Linda Sams, Cermaq Canada’s Sustainable Development Director said both the Wei Wai Kum Nation and her company have been working hard to find middle ground and offer solutions to Minister Jordan which would not only support her plan to develop a Blue Economy and support wild salmon, but also support the overall Liberal governments commitment to truth and reconciliation in Canada.

“In the coming days we will be looking to further understand the decision as well as reaching out to the Wei Wai Kum Nation to determine how we can support them,” she said.

“Overall, this is a sad day for us as an organization, for our employees and the local communities who rely on local industry such as salmon farming. It is also a blow to First Nations and their struggle to assert self-determination and to have their rights recognized within their own territories.”

When asked why Minister Jordan is consistently overruling the science-based recommendations by her staff, her office told SeaWestNews the decision to deny Cermaq’s applications regarding fish farms in the Discovery Islands was a very difficult one.

“It was made after careful consideration of multiple factors, including environmental and socio-economic concerns, as well as input from Indigenous communities and the aquaculture industry. “We considered the concerns and priorities from across the region when making this decision.  “This decision is about a unique set of circumstances, and it does not apply to other farms or companies across the province,” the Minister’s office said.

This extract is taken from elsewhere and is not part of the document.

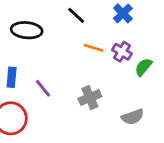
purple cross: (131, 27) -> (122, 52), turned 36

An industry official, said the ministers words do not mean much to the industry, the people who work in it and the coastal communities in BC that depend on aquaculture.

“She is simply pandering to the activists and Liberal party businessmen donors who want to get taxpayer dollars to kill a sustainable industry and replace it with land-based fish tanks,” he said.

“If this was an industry other than salmon aquaculture, there would be an inquiry into the minister’s actions,” he added.